Exercise details: Replace "bounding box" with "enclosing rectangle" in the records, starting with the first line and going on through the line with "List each element's". Give back only those lines, with nothing else changed.

--- --- ---

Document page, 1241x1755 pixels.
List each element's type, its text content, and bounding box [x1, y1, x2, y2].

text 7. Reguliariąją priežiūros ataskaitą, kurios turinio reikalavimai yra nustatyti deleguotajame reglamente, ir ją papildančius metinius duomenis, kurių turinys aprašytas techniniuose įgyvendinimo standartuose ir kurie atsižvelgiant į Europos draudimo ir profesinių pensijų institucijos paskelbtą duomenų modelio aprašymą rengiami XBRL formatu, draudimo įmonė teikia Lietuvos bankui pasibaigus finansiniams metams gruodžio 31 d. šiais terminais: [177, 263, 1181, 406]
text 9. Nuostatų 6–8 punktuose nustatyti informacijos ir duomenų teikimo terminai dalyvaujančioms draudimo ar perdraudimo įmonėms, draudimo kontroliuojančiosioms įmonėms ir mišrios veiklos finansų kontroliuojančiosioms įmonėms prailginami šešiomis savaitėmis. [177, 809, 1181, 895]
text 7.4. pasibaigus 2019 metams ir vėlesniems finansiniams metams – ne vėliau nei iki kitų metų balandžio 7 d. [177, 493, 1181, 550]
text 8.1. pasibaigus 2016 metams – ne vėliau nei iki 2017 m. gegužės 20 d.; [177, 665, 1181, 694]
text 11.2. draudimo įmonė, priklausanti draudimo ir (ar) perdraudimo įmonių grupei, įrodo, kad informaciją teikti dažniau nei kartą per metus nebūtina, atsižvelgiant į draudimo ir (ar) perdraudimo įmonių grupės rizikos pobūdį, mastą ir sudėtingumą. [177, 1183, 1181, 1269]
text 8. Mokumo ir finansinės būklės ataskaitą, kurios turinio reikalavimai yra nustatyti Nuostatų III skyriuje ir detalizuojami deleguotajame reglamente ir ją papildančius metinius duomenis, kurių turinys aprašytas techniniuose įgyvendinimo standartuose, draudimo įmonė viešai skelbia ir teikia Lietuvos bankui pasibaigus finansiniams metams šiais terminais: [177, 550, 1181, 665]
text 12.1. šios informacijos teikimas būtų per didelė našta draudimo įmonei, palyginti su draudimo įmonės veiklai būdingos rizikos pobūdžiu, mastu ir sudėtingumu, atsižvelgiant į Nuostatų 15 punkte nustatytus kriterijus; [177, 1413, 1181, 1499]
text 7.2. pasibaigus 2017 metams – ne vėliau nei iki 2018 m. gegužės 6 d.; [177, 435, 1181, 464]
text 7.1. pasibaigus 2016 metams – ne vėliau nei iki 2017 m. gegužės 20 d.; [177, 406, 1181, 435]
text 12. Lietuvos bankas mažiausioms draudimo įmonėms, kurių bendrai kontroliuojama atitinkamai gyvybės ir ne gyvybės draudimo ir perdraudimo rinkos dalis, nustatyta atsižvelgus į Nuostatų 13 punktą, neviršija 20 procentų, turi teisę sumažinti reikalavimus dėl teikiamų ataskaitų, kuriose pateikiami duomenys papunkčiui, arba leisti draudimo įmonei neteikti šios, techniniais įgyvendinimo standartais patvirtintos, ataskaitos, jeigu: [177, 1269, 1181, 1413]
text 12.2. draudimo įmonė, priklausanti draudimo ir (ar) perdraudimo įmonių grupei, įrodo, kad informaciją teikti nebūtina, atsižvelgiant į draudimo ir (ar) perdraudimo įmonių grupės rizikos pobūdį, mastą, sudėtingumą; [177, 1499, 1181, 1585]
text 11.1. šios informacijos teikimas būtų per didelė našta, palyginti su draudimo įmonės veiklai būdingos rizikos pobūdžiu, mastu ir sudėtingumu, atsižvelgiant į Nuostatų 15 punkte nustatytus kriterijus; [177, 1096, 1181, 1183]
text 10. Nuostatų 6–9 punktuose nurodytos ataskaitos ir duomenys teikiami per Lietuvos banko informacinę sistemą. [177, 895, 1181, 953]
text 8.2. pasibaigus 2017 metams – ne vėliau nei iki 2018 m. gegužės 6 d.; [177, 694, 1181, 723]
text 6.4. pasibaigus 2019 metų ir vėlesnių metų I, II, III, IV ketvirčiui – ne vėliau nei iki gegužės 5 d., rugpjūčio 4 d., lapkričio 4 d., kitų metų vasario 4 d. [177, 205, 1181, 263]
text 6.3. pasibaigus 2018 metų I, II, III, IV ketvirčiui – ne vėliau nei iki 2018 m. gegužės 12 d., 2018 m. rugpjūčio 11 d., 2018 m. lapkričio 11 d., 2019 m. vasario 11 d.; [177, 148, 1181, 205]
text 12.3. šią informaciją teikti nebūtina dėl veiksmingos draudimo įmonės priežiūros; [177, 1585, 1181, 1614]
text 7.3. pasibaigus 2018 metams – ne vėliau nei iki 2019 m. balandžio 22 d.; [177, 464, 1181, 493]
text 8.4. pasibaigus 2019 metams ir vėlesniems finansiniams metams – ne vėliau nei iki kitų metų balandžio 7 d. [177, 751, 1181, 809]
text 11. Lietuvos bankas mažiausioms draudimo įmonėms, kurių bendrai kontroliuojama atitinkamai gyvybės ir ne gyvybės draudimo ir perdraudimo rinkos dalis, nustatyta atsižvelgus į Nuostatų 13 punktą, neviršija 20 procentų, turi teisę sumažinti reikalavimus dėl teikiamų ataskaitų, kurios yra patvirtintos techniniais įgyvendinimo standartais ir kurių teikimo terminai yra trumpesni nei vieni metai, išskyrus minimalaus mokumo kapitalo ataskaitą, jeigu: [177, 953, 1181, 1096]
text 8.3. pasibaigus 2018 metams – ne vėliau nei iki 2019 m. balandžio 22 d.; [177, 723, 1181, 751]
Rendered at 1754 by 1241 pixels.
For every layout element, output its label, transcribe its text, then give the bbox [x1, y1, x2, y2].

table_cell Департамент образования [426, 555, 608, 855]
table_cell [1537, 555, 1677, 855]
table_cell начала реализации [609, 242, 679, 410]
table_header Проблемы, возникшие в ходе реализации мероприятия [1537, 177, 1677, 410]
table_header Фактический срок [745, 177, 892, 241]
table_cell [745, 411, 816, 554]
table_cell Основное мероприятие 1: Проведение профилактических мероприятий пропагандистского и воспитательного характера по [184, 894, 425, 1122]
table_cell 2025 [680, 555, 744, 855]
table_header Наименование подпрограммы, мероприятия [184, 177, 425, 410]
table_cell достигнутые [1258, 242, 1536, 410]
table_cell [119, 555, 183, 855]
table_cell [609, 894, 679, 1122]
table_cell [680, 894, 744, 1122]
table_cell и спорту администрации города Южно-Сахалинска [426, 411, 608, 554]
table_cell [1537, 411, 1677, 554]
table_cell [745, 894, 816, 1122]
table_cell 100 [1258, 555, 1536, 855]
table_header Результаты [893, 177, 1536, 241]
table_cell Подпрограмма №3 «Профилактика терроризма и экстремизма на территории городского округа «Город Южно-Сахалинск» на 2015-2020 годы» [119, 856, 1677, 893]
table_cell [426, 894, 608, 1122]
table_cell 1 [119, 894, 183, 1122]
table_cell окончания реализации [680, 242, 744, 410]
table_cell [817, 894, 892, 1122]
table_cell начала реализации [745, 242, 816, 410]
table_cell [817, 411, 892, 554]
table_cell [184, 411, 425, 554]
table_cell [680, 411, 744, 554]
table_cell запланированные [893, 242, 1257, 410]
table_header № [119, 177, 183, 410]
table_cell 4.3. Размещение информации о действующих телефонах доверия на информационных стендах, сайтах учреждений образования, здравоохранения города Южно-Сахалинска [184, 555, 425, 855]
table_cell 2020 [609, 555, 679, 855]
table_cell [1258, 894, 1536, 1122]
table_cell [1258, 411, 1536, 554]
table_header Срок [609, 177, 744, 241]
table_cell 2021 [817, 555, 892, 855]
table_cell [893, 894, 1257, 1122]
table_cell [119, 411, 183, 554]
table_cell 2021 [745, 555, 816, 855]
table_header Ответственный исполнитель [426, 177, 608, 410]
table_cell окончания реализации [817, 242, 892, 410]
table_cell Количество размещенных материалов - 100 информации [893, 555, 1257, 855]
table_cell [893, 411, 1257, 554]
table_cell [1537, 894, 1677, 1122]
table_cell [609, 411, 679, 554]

--- --- ---

Written response:
Document page, 1241x1755 pixels.
List each element's type, its text content, and enclosing rectangle [x1, y1, x2, y2].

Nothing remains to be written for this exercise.